Local authorities should give Gypsy-Travellers a greater say in the location of new sites, a Holyrood committee has been told.
Councils in the north east tend to listen more to the views of settled communities while Travellers are "kicked aside and forgotten about", Holyrood's Equal Opportunities Committee heard.
The committee visited Aberdeen as it continues its inquiry into where Gypsy-Travellers in Scotland live.
Members were told that more permanent sites were needed in the north east to meet Traveller demand while problems with unauthorised encampments have caused tensions between the settled community and Traveller groups over the past few years.

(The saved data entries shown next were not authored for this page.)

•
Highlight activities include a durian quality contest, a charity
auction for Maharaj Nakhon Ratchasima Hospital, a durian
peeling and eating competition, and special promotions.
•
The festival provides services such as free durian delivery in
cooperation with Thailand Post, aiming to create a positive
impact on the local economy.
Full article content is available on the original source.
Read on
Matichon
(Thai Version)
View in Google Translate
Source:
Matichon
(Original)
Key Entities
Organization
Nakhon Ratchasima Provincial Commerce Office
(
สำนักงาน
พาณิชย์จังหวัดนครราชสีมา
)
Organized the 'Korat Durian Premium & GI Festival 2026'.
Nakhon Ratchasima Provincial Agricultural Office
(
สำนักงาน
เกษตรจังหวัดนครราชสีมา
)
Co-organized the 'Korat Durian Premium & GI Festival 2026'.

During an evidence session at Clinterty Travelling Persons' Site, Donald Stewart, a member of the Travelling community, said: "Lots of Travellers come to Aberdeen, but Aberdeen has been ignoring the facts for a lot of years, and they're just being stubborn.
"We do need more sites and there is no doubt about that. Because the thing is they can fight against it, keep moving them on... but the problem will never stop until more sites are built."

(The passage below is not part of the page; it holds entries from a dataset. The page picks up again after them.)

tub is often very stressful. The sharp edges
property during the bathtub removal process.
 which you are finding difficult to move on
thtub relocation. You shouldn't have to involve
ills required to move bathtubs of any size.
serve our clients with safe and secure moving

He added: "The community, it always gets a say over the Travellers... they always go to the community, and the community gets their say... and we have got no say. We are just kicked aside and forgotten about."
Fellow Traveller Sammy Stewart said sites such as Clinterty were often located out of town, which meant Travellers were "not recognised enough".
"We get a lot of people coming out here... and they never knew that Clinterty existed," he said.
"We must be 13 miles from here to the town. A lot of Travellers don't get the right to say yes or no... a site just goes up and that's it. I think you should get Travellers' point of view where they want sites to go instead of just putting them up."